The kinds of assumptions that you might be able to reasonably defend are:
* Assume the traffic between any pair of sites is proportional to the product
of the number of Digital employees at the two sites
* Assume the traffic between any pair of sites is proportional to the product
of the number of nodes at the two sites
* Any better assumption than the above based on the business activity and
interrelations of the sites - f'rinstance, information tends to flow out of
Geneva more than it flows in :-)
If you do any of the above, you wind up with a function p(L,d,n) which is the
estimated probability that traffic on link L in direction d is part of an n-hop
path; then, if the traffic on each link is T(L,d), your "best guess" at the
total amount of traffic would be SUM(T(L,d)*p(L,d,n)/n) where the sum is over
all L, d, and n. 
 | 
| 1601.5 |  | TRACE::GILBERT | Ownership Obligates | Fri May 01 1992 11:10 | 28 | 
|  | .3> Find that path, j, which has a maximum value for B[j]*p[j].
I'll call this the B*p greedy algorithm.  It doesn't quite work.
If something like it *will*, then I think the expression should
be B[j] * (p[j] - 1).  I'll explain.
Whenever B bytes of traffic on two adjacent links are 'connected' (i.e.,
made part of a longer path) by the algorithm, the bytes 'transmitted'
decreases by B.  When links form a path of length p, there are only p-1
'connections' between the links, and the bytes 'transmitted' is reduced
by B*(p-1).  Thus, I think B*(p-1) should be better.
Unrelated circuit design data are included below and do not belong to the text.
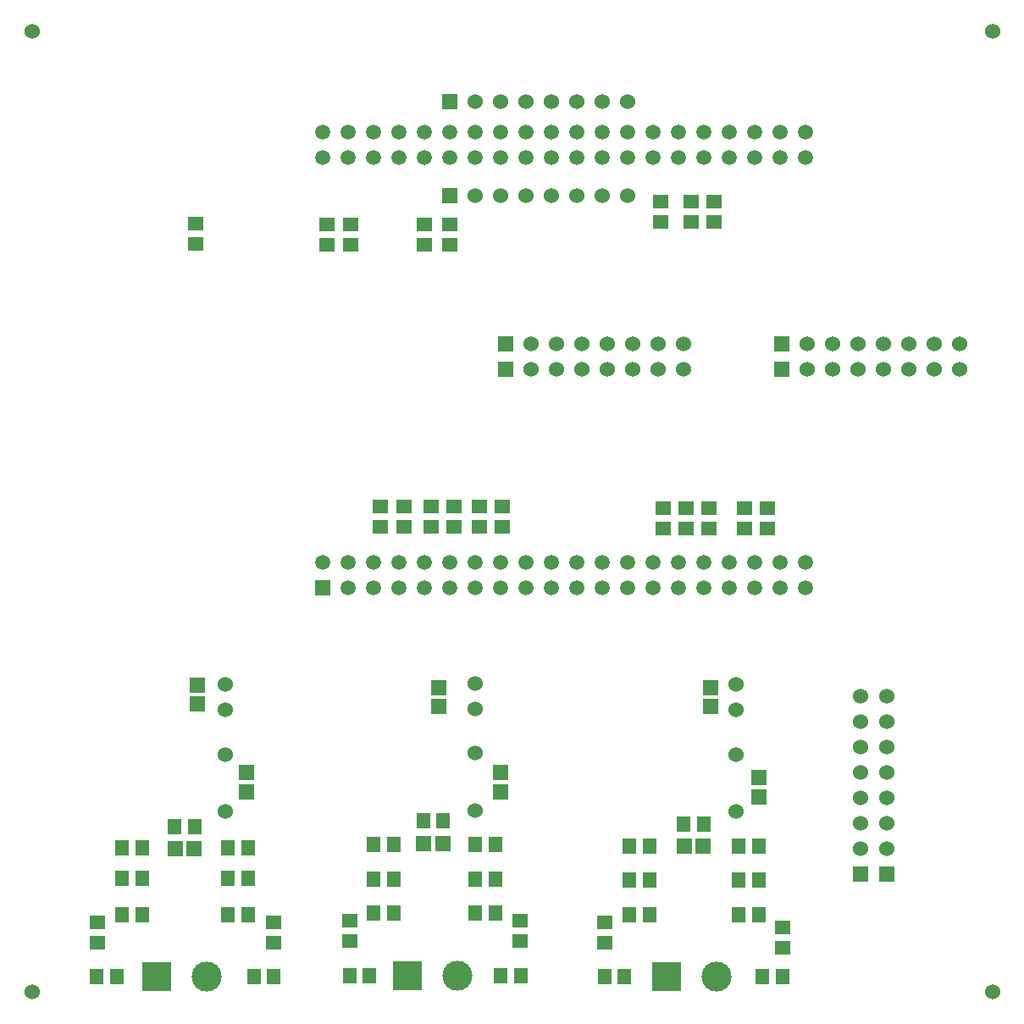
<source format=gbr>
G04 Layer_Color=255*
%FSLAX26Y26*%
%MOIN*%
%TF.FileFunction,Pads,Top*%
%TF.Part,Single*%
G01*
G75*
%TA.AperFunction,SMDPad,CuDef*%
%ADD10R,0.059055X0.055118*%
%ADD11R,0.055118X0.059055*%
%ADD12R,0.062992X0.059055*%
%ADD13R,0.059055X0.062992*%
%TA.AperFunction,ComponentPad*%
%ADD18C,0.060000*%
%ADD19R,0.060000X0.060000*%
%ADD20R,0.060000X0.060000*%
%ADD21R,0.059055X0.059055*%
%ADD22C,0.059055*%
%ADD23C,0.118110*%
%ADD24R,0.118110X0.118110*%
%TA.AperFunction,WasherPad*%
%ADD25C,0.060000*%
D10*
X1160000Y3019370D02*
D03*
Y2940630D02*
D03*
X1645000Y2940630D02*
D03*
Y3019370D02*
D03*
X645000Y3024370D02*
D03*
Y2945630D02*
D03*
X2475000Y3030630D02*
D03*
Y3109370D02*
D03*
X2595000Y3030630D02*
D03*
Y3109370D02*
D03*
X2685000Y3030630D02*
D03*
Y3109370D02*
D03*
X2485000Y1825630D02*
D03*
Y1904370D02*
D03*
X2665000Y1825000D02*
D03*
Y1903740D02*
D03*
X2575000Y1904370D02*
D03*
Y1825630D02*
D03*
X1760000Y1830630D02*
D03*
Y1909370D02*
D03*
X1850000Y1909370D02*
D03*
Y1830630D02*
D03*
X1570000Y1830630D02*
D03*
Y1909370D02*
D03*
X1660000Y1909370D02*
D03*
Y1830630D02*
D03*
X1370000Y1830630D02*
D03*
Y1909370D02*
D03*
X1465000Y1909370D02*
D03*
Y1830630D02*
D03*
X2805000Y1825630D02*
D03*
Y1904370D02*
D03*
X2895000Y1825630D02*
D03*
Y1904370D02*
D03*
X1921772Y279370D02*
D03*
Y200630D02*
D03*
X1249370Y279370D02*
D03*
Y200630D02*
D03*
X257461Y274370D02*
D03*
Y195630D02*
D03*
X949862Y274370D02*
D03*
Y195630D02*
D03*
X2954370Y254370D02*
D03*
Y175630D02*
D03*
X2255000Y274370D02*
D03*
Y195630D02*
D03*
X1545000Y3019370D02*
D03*
Y2940630D02*
D03*
X1255000Y3019370D02*
D03*
Y2940630D02*
D03*
D11*
X1540000Y675000D02*
D03*
X1618740D02*
D03*
X1745000Y310000D02*
D03*
X1823740D02*
D03*
X1823740Y445000D02*
D03*
X1745000D02*
D03*
X1745000Y580000D02*
D03*
X1823740D02*
D03*
X1923740Y65000D02*
D03*
X1845000D02*
D03*
X1424370Y580000D02*
D03*
X1345630D02*
D03*
X1345000Y445000D02*
D03*
X1423740D02*
D03*
X1423740Y310000D02*
D03*
X1345000D02*
D03*
X1250000Y65000D02*
D03*
X1328740D02*
D03*
X434370Y566067D02*
D03*
X355630D02*
D03*
X355630Y448933D02*
D03*
X434370D02*
D03*
X434370Y305000D02*
D03*
X355630D02*
D03*
X255492Y60000D02*
D03*
X334232D02*
D03*
X770630Y566067D02*
D03*
X849370D02*
D03*
X849370Y448933D02*
D03*
X770630D02*
D03*
X770630Y305000D02*
D03*
X849370D02*
D03*
X951831Y60000D02*
D03*
X873091D02*
D03*
X560630Y650000D02*
D03*
X639370D02*
D03*
X2565630Y660000D02*
D03*
X2644370D02*
D03*
X2954370Y60000D02*
D03*
X2875630D02*
D03*
X2780630Y305000D02*
D03*
X2859370D02*
D03*
X2859370Y440000D02*
D03*
X2780630D02*
D03*
X2780630Y575000D02*
D03*
X2859370D02*
D03*
X2253031Y60000D02*
D03*
X2331772D02*
D03*
X2429370Y305000D02*
D03*
X2350630D02*
D03*
X2350630Y440000D02*
D03*
X2429370D02*
D03*
X2429370Y575000D02*
D03*
X2350630D02*
D03*
D12*
X1844370Y787598D02*
D03*
Y862402D02*
D03*
X1600000Y1197402D02*
D03*
Y1122599D02*
D03*
X845000Y787598D02*
D03*
Y862402D02*
D03*
X2860000Y767598D02*
D03*
Y842402D02*
D03*
X2670000Y1197402D02*
D03*
Y1122599D02*
D03*
X650000Y1207402D02*
D03*
Y1132599D02*
D03*
D13*
X1541968Y585000D02*
D03*
X1616772D02*
D03*
X562598Y565000D02*
D03*
X637402D02*
D03*
X2566186Y575539D02*
D03*
X2640989D02*
D03*
D18*
X3260000Y665000D02*
D03*
Y565000D02*
D03*
Y1165000D02*
D03*
Y1065000D02*
D03*
Y965000D02*
D03*
Y865000D02*
D03*
Y765000D02*
D03*
X3365000Y665000D02*
D03*
Y565000D02*
D03*
Y1165000D02*
D03*
Y1065000D02*
D03*
Y965000D02*
D03*
Y865000D02*
D03*
Y765000D02*
D03*
X3250001Y2550000D02*
D03*
X3350001D02*
D03*
X3450001D02*
D03*
X3550001D02*
D03*
X3650001D02*
D03*
X3050001D02*
D03*
X3150001D02*
D03*
X3250001Y2450000D02*
D03*
X3350001D02*
D03*
X3450001D02*
D03*
X3550001D02*
D03*
X3650001D02*
D03*
X3050001D02*
D03*
X3150001D02*
D03*
X2165001Y2550000D02*
D03*
X2265001D02*
D03*
X2365001D02*
D03*
X2465001D02*
D03*
X2565001D02*
D03*
X1965001D02*
D03*
X2065001D02*
D03*
X2165001Y2450000D02*
D03*
X2265001D02*
D03*
X2365001D02*
D03*
X2465001D02*
D03*
X2565001D02*
D03*
X1965001D02*
D03*
X2065001D02*
D03*
X1744370Y715591D02*
D03*
Y940000D02*
D03*
Y1115591D02*
D03*
Y1215591D02*
D03*
X760000Y710591D02*
D03*
Y935000D02*
D03*
Y1110591D02*
D03*
Y1210591D02*
D03*
X2770000Y710591D02*
D03*
Y935000D02*
D03*
Y1110591D02*
D03*
Y1210591D02*
D03*
X1845000Y3135000D02*
D03*
X1745000D02*
D03*
X2345000D02*
D03*
X2245000D02*
D03*
X2145000D02*
D03*
X2045000D02*
D03*
X1945000D02*
D03*
X1845000Y3505000D02*
D03*
X1745000D02*
D03*
X2345000D02*
D03*
X2245000D02*
D03*
X2145000D02*
D03*
X2045000D02*
D03*
X1945000D02*
D03*
D19*
X3260000Y465000D02*
D03*
X3365000D02*
D03*
D20*
X2950001Y2550000D02*
D03*
Y2450000D02*
D03*
X1865001Y2550000D02*
D03*
Y2450000D02*
D03*
X1645000Y3135000D02*
D03*
Y3505000D02*
D03*
D21*
X1145000Y1590000D02*
D03*
D22*
X1245000D02*
D03*
X1345000D02*
D03*
X1445000D02*
D03*
X1545000D02*
D03*
X1645000D02*
D03*
X1745000D02*
D03*
X1845000D02*
D03*
X1945000D02*
D03*
X2045000D02*
D03*
X2145000D02*
D03*
X2245000D02*
D03*
X2345000D02*
D03*
X2445000D02*
D03*
X2545000D02*
D03*
X2645000D02*
D03*
X2745000D02*
D03*
X2845000D02*
D03*
X2945000D02*
D03*
X3045000D02*
D03*
X1145000Y1690000D02*
D03*
X1245000D02*
D03*
X1345000D02*
D03*
X1445000D02*
D03*
X1545000D02*
D03*
X1645000D02*
D03*
X1745000D02*
D03*
X1845000D02*
D03*
X1945000D02*
D03*
X2045000D02*
D03*
X2145000D02*
D03*
X2245000D02*
D03*
X2345000D02*
D03*
X2445000D02*
D03*
X2545000D02*
D03*
X2645000D02*
D03*
X2745000D02*
D03*
X2845000D02*
D03*
X2945000D02*
D03*
X3045000D02*
D03*
X1145000Y3282913D02*
D03*
X3045000Y3382913D02*
D03*
X2945000D02*
D03*
X2845000D02*
D03*
X2745000D02*
D03*
X2645000D02*
D03*
X2545000D02*
D03*
X2445000D02*
D03*
X2345000D02*
D03*
X2245000D02*
D03*
X2145000D02*
D03*
X2045000D02*
D03*
X1945000D02*
D03*
X1845000D02*
D03*
X1745000D02*
D03*
X1645000D02*
D03*
X1545000D02*
D03*
X1445000D02*
D03*
X1345000D02*
D03*
X1245000D02*
D03*
X1145000D02*
D03*
X3045000Y3282913D02*
D03*
X2945000D02*
D03*
X2845000D02*
D03*
X2745000D02*
D03*
X2645000D02*
D03*
X2545000D02*
D03*
X2445000D02*
D03*
X2345000D02*
D03*
X2245000D02*
D03*
X2145000D02*
D03*
X2045000D02*
D03*
X1945000D02*
D03*
X1845000D02*
D03*
X1745000D02*
D03*
X1645000D02*
D03*
X1545000D02*
D03*
X1445000D02*
D03*
X1345000D02*
D03*
X1245000D02*
D03*
D23*
X2693425Y60000D02*
D03*
X1672795Y65000D02*
D03*
X688425Y60000D02*
D03*
D24*
X2496575D02*
D03*
X1475945Y65000D02*
D03*
X491575Y60000D02*
D03*
D25*
X3779527Y3779528D02*
D03*
Y-0D02*
D03*
X1Y3779528D02*
D03*
Y-0D02*
D03*
%TF.MD5,f87bcbf0e0a66ced44a563af3967c699*%
M02*

</source>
Also, the following is a counterexample to the B*p greedy algorithm (but
note that the B*(p-1) greedy algorithm minimizes the transmissions).
	X ----- Y ----- Z
	    5       2
The B*p greedy algorithm takes:
	5 bytes connecting X-Y, then
	2 bytes connecting Y-Z,
for a total transmission of 5+2 = 7.
The B*(p-1) greedy algorithm takes:
	2 bytes connecting X-Y-Z, then
	3 bytes connecting Y-Z,
for a total transmission of 2+3 = 5.
 | 
| 1601.6 | Good point. | CADSYS::COOPER | Topher Cooper | Fri May 01 1992 12:53 | 6 | 
|  | RE: .5
    Your right.  The "overcount" (p-1) is more appropriate then the "count"
    (p).
					    Topher
 |